BEGIN Data excerpts
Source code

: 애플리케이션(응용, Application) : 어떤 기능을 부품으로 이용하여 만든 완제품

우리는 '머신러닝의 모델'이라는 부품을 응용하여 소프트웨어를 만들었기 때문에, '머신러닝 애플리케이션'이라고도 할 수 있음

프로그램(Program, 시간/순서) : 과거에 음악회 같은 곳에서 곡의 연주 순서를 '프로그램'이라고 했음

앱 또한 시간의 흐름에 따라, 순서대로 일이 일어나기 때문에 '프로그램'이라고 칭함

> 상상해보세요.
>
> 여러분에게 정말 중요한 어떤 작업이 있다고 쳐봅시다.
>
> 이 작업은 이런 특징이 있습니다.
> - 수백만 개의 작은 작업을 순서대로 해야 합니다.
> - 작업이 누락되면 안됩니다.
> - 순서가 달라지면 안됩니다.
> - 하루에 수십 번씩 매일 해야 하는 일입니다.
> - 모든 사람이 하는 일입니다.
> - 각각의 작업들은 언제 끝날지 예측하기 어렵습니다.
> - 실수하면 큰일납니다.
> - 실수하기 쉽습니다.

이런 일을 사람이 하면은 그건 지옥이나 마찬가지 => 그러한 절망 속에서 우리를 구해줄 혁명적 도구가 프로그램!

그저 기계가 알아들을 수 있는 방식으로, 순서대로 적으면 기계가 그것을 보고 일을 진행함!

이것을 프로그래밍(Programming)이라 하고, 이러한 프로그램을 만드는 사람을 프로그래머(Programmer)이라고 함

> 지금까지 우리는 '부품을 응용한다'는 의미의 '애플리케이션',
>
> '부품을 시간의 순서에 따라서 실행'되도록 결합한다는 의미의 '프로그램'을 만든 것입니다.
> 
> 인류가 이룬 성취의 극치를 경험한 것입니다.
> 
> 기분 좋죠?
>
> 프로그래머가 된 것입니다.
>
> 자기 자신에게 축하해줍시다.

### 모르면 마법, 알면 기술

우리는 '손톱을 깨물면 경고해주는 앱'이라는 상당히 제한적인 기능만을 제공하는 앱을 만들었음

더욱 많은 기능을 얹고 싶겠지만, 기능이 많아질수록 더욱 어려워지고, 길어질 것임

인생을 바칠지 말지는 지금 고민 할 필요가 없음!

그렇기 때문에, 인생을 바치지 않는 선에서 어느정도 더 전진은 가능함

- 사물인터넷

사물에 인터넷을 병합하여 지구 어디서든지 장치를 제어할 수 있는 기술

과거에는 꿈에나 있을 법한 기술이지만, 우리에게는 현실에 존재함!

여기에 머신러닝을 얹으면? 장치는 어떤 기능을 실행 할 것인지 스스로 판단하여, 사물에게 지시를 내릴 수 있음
END Data excerpts
== Task to complete ==
Check each line of the data above, and please copy the ones in which the string "애플리케이션" occurs.

== Written answer ==
: 애플리케이션(응용, Application) : 어떤 기능을 부품으로 이용하여 만든 완제품
우리는 '머신러닝의 모델'이라는 부품을 응용하여 소프트웨어를 만들었기 때문에, '머신러닝 애플리케이션'이라고도 할 수 있음
> 지금까지 우리는 '부품을 응용한다'는 의미의 '애플리케이션',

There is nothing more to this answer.